Overall, although our accuracy and kappa values indicated the model was a fair fit, the Logloss and AUC analysis presented contradicting evidence.
This can be attributed to the size of neighbors used in the kNN model. Although choosing a higher k value can handle the variance in random error, it overlooks the smaller patterns. Our elbow plot indicated that neighbors 3-7 all had an accuracy of ~0.94; the model could be improved by finding a better balance in over and under fitting. Additionally, fairness analysis indicated that there is a slight gender bias. This limitation can be handled by including more data observations for females.

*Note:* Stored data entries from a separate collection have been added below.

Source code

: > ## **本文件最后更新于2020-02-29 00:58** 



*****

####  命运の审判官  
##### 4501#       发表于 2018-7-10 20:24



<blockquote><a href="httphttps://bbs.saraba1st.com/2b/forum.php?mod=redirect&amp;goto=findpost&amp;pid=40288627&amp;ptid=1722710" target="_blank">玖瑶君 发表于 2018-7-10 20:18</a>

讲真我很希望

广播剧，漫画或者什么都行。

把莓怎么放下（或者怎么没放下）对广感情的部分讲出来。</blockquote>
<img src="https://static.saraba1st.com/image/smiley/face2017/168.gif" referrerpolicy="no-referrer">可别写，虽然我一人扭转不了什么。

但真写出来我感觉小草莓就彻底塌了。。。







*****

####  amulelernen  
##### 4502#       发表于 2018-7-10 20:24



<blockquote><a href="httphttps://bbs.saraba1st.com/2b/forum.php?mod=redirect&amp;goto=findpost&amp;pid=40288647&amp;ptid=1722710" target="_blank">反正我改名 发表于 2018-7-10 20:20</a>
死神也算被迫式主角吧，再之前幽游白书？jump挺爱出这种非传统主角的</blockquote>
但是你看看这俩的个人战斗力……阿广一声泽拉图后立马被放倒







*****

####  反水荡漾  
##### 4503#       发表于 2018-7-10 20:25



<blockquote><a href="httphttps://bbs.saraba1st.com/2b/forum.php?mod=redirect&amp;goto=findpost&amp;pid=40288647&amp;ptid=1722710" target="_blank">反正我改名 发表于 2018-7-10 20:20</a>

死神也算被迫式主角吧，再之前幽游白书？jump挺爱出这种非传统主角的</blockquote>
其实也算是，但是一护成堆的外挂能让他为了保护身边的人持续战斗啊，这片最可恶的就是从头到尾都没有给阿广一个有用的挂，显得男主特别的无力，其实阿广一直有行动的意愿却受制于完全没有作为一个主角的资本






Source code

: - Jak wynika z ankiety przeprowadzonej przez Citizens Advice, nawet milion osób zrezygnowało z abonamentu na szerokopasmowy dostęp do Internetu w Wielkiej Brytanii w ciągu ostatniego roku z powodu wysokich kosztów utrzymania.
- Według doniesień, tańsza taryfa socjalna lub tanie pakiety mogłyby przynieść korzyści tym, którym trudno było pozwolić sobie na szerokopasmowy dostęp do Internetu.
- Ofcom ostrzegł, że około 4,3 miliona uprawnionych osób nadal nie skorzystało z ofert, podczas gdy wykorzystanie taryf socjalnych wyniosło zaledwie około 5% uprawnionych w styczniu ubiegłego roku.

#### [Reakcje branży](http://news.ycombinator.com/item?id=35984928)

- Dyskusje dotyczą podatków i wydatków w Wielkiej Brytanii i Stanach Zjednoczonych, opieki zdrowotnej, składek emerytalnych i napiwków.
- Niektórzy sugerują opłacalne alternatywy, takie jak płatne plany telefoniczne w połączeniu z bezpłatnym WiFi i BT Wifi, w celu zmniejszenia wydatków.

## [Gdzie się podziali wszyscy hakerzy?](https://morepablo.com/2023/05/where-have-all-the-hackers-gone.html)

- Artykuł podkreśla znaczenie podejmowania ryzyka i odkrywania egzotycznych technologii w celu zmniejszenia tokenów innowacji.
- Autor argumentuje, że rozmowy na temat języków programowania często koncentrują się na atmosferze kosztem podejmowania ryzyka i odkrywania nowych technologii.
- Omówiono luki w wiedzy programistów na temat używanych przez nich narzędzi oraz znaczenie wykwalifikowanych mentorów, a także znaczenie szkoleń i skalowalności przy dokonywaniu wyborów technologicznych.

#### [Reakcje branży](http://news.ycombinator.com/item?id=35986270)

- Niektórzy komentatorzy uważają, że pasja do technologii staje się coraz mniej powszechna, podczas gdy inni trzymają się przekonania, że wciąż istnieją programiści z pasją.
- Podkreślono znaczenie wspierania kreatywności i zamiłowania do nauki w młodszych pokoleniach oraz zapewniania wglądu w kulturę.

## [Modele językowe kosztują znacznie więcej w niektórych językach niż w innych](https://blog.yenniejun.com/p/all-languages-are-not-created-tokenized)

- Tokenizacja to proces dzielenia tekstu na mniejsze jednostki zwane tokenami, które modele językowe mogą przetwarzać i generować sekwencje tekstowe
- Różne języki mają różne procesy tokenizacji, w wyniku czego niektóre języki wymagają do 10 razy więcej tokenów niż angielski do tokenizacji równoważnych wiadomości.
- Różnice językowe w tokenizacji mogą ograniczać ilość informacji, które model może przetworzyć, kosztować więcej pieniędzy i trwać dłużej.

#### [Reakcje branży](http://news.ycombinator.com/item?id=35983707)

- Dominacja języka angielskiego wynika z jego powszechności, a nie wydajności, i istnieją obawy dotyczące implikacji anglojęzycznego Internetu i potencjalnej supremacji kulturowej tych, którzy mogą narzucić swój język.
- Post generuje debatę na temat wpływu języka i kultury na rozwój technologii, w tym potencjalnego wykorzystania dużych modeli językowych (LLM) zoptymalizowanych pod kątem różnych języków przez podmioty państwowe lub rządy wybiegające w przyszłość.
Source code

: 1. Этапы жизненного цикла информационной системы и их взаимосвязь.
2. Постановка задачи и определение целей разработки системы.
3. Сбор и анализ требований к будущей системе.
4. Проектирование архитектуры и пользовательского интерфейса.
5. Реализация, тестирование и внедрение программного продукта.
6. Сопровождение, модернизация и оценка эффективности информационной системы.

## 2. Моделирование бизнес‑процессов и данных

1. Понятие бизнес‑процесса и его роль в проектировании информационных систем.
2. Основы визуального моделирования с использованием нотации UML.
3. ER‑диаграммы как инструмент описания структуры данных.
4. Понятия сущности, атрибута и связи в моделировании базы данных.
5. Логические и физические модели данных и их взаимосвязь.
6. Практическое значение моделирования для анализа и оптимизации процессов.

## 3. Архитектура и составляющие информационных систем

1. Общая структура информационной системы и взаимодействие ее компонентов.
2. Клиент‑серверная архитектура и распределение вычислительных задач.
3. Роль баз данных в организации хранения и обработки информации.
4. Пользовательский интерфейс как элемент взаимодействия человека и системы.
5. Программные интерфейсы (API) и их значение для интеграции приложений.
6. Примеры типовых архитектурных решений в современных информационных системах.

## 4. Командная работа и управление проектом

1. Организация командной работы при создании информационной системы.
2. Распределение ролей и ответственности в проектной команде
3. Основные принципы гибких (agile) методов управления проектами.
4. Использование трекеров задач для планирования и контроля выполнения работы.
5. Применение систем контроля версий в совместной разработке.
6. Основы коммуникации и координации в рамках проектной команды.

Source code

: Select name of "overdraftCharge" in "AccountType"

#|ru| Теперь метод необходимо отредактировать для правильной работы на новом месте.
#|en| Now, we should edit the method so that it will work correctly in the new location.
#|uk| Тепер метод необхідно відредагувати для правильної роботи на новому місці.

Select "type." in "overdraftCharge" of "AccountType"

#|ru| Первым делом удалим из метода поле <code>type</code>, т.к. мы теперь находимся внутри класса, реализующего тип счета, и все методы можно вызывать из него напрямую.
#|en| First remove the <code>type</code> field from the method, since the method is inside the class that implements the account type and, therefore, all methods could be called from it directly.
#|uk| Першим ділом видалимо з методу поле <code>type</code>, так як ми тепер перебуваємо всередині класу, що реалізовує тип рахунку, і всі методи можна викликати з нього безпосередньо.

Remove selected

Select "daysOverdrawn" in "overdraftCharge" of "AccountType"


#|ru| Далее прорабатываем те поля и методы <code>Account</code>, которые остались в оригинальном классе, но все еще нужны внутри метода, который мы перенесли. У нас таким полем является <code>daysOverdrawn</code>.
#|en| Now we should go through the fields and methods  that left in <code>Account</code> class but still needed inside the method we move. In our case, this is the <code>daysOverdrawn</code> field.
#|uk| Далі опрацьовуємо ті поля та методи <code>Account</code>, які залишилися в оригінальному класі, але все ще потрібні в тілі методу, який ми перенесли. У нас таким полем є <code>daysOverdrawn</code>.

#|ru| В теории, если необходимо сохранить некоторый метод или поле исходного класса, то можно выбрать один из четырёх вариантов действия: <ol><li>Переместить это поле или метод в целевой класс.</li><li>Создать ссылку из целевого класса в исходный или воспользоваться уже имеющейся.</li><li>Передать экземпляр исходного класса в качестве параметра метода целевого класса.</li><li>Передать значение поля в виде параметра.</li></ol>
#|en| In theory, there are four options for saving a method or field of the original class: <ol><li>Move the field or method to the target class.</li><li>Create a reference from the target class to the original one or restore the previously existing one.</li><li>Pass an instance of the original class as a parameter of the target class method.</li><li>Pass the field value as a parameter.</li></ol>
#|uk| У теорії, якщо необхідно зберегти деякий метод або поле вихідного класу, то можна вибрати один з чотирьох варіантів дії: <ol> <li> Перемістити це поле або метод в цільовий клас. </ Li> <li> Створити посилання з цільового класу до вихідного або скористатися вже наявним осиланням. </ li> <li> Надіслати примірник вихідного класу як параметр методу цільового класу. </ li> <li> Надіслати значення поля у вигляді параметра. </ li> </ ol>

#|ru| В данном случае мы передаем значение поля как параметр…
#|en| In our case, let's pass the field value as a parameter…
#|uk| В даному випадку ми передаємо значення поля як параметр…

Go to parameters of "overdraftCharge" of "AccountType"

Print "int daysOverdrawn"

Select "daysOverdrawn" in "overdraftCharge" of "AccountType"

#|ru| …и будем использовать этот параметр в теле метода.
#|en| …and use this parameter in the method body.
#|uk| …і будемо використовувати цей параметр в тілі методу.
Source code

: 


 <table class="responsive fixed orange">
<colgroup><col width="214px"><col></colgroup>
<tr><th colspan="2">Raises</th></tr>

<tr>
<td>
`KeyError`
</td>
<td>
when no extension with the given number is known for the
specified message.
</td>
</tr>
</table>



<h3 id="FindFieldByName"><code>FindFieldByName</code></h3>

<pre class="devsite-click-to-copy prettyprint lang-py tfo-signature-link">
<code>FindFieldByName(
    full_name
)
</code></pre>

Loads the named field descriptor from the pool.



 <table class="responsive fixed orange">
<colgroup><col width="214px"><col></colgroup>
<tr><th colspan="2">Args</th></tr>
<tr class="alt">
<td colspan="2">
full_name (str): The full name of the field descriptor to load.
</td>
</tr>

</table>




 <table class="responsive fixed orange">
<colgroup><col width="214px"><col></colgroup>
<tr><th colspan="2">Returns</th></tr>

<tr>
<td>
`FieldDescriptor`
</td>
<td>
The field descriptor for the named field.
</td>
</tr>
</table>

For additional analysis, we would recommend gathering more data that would allow us to look deeper into passive smoking and how that relates to the severity of lung cancer. If more data on passive smoking could be obtained, we may be able to expand the training data for our model which could improve its performance and pinpoint passive smoking’s impact on cancer severity. Additionally, we would recommend having more data on female patients to limit the gender bias in our algorithm development, which could potentially improve the model’s accuracy as well.